En Çok Atatürk’ü Soydular...
Bizim eve hırsız sadece iki kez girdi...
Ama Atatürk Orman Çiftliği 60 senedir aralıksız soyuluyor...
Birisinde çiftlik müdürü, notere gidip çiftliğin bir kısmını uygun fiyatla kendi kendine satmıştı...
Sonra orayı yap-sata çevirdi, emekli olunca...
*
Çiftliğin yüzde 52’si, yani yarısından çoğu şu anda zaten yok...
Üzerinde alışveriş merkezleri, çarşılar, apartmanlar, özel okullar, spor salonları, eğlence yerleri, barlar, restoranlar var...
Kenan Evren buna çok kızmıştı...
Kızınca, en tepe yerine orduevi yaptırdı...
*
Şimdi de 64 dönümlük bir kısmını daha “Kentsel dönüşüm” alanı yapmaya karar verdiler...
Söğüt bahçelerinin olduğu yere -Söğütözü’ne- o zevksiz apartmanlarından yapacaklar...
*
İşte yine başlıyoruz:
Atatürk Orman Çiftliği bir tarihtir...

_____

Görev ▸ Lütfen Atatürk Orman Çiftliği'ni anlatan okuma parçasını baştan sona, hiçbir değişiklik yapmadan yazıya geçirin. Yalnızca okuma parçasındaki bilgilere dayanın.

Kayıtlı Bilgiler ▸

_____

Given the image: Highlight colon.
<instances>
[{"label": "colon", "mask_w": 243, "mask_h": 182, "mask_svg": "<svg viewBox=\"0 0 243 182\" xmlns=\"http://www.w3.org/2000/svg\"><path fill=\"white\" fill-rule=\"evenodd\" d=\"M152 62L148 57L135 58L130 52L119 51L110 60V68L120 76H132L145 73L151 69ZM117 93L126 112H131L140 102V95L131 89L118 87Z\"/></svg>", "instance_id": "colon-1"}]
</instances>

_____

Yanıt ▸
En Çok Atatürk’ü Soydular...
Bizim eve hırsız sadece iki kez girdi...
Ama Atatürk Orman Çiftliği 60 senedir aralıksız soyuluyor...
Birisinde çiftlik müdürü, notere gidip çiftliğin bir kısmını uygun fiyatla kendi kendine satmıştı...
Sonra orayı yap-sata çevirdi, emekli olunca...
*
Çiftliğin yüzde 52’si, yani yarısından çoğu şu anda zaten yok...
Üzerinde alışveriş merkezleri, çarşılar, apartmanlar, özel okullar, spor salonları, eğlence yerleri, barlar, restoranlar var...
Kenan Evren buna çok kızmıştı...
Kızınca, en tepe yerine orduevi yaptırdı...
*
Şimdi de 64 dönümlük bir kısmını daha “Kentsel dönüşüm” alanı yapmaya karar verdiler...
Söğüt bahçelerinin olduğu yere -Söğütözü’ne- o zevksiz apartmanlarından yapacaklar...
*
İşte yine başlıyoruz:
Atatürk Orman Çiftliği bir tarihtir...